All the songs you’re afraid to admit you love are included: "(Let’s Go) Smoke Some Pot" (wherein many of rock’s most notorious weedheads are called by name); "Liquor Store" (which involves the fantasy of being locked in a liquor store with someone desirable); "Pussywhipped" (P.C., in Dash’s world, means "pretty cocky"); and that tribute to the Land of the Pharaohs, "Bumfuck Egypt." You don’t have to be drunk to enjoy it. On second thought, you do.
PUSSYGALORE
We commute over 100 miles a day, a situation that requires music of an–ahem!–aggressive nature. This month’s road rage remedy is Constellation`, the new CD from Alabama Thunder Pussy, a Virginia-based metallic band not to be confused with Nashville Pussy.

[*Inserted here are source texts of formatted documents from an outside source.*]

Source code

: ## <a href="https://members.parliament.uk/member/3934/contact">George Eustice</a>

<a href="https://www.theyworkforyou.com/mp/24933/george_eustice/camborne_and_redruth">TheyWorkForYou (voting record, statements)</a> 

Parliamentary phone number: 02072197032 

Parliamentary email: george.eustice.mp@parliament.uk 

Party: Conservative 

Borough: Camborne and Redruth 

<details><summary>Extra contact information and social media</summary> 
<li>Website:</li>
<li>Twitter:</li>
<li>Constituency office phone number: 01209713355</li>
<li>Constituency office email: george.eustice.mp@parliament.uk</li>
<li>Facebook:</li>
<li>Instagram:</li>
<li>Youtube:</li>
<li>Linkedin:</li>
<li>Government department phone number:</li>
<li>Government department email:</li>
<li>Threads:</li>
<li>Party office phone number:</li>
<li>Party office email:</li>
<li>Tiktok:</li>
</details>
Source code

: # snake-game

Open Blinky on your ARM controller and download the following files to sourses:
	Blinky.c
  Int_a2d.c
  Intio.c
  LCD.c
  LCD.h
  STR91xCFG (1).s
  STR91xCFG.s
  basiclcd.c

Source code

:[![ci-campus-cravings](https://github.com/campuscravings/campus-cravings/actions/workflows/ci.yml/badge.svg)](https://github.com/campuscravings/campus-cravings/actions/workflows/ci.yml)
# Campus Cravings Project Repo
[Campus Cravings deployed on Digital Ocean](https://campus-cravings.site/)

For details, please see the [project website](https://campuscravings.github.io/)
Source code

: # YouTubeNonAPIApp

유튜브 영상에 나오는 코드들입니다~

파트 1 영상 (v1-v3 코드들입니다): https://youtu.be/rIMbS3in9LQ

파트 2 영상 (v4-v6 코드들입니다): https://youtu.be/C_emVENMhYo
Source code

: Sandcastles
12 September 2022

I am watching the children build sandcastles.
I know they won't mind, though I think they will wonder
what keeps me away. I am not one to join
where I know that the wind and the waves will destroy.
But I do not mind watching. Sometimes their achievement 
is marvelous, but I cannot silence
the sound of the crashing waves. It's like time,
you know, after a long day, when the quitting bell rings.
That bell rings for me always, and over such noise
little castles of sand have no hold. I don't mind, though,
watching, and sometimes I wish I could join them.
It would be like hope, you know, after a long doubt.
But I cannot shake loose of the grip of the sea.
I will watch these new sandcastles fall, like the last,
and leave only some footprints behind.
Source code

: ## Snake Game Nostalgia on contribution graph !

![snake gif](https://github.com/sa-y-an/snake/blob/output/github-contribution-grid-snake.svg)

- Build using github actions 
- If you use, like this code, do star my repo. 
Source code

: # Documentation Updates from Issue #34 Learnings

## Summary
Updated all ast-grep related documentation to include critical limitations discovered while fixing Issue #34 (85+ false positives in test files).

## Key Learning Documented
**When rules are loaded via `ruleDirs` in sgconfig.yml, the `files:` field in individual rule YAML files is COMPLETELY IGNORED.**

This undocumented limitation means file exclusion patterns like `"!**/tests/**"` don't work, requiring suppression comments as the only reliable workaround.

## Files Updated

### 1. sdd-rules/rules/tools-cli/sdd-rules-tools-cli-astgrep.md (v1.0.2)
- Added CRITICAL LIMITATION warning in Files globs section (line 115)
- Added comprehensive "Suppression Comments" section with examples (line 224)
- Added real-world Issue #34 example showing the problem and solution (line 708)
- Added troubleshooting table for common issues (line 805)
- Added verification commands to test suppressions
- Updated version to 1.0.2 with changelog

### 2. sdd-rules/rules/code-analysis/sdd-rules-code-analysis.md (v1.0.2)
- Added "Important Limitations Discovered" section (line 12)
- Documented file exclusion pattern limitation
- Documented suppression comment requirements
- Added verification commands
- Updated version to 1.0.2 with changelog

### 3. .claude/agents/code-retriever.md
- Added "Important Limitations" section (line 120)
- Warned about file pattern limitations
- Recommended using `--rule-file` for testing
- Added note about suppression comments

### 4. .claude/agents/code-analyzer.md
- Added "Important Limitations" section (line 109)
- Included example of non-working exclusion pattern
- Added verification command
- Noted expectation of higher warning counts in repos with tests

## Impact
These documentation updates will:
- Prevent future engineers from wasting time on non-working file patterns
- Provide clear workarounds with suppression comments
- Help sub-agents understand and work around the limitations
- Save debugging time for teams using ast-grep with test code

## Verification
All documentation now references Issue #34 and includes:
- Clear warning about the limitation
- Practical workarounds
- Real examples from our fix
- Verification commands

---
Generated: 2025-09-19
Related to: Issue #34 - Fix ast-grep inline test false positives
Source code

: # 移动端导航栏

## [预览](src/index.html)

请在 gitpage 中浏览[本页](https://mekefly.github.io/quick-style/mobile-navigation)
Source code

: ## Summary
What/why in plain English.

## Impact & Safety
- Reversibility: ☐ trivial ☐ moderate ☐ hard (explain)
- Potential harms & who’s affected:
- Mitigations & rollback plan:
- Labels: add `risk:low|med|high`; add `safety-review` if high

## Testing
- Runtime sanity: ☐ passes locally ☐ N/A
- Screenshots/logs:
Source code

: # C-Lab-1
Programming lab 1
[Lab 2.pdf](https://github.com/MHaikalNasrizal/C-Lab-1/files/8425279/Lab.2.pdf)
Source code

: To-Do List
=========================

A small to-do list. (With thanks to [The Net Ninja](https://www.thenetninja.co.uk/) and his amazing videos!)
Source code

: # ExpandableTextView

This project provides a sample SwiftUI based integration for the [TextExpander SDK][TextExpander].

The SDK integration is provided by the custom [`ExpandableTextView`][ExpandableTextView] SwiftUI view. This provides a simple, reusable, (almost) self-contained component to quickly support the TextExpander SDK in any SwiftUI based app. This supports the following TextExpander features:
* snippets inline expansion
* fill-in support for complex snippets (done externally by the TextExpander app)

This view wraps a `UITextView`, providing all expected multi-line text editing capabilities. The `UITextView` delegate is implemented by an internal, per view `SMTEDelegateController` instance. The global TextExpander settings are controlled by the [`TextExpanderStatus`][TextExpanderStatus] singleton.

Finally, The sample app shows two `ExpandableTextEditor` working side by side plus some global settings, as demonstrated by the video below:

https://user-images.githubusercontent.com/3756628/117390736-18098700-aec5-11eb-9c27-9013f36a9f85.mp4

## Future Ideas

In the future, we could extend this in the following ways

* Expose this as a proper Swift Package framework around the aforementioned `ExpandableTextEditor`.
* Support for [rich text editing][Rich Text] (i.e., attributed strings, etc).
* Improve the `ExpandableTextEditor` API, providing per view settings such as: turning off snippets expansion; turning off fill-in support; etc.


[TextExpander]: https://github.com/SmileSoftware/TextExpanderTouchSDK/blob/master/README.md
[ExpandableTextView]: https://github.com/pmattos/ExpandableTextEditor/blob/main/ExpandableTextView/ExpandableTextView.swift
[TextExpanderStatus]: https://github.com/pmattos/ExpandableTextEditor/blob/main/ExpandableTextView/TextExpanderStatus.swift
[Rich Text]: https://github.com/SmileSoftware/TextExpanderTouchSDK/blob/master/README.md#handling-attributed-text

ATP’s music is mostly slow, throbbing stuff with unintelligible lyrics spit out by permanently hoarse vocalist Johnny Throckmorton. If Satan was from below the Mason-Dixon line, chewed tobacco and lived in a trailer next to an illegal chemical dump, he would sound something like this. Hear for yourself when Alabama Thunder Pussy invades the Dixie Tavern on October 2. Daisy Dukes de rigueur.
Coconutty
If you’re in the market for a really hip fusion of Latin and Teutonic sounds, might we suggest the recent El Baile Alemán from Señor Coconut y Su Conjunto. What it is is Kraftwerk’s robotic melodies performed with a Latin twist of lime. It’s totally nuts! "Autobahn" gets the cumbia/merengue treatment; "Showroom Dummies" goes cha-cha-chá! Not since Xavier Cugat has there been Latin music as "wack" as this.
Famous Phamous
Jovial jazz pianist and singer Phamous J. Lambert departed this world on September 16. He was born in Thibodaux, lived in Chicago for many years and resided in New Orleans for the past 18 years, performing for most of that time with the Dukes of Dixieland. Lambert was 82 years old.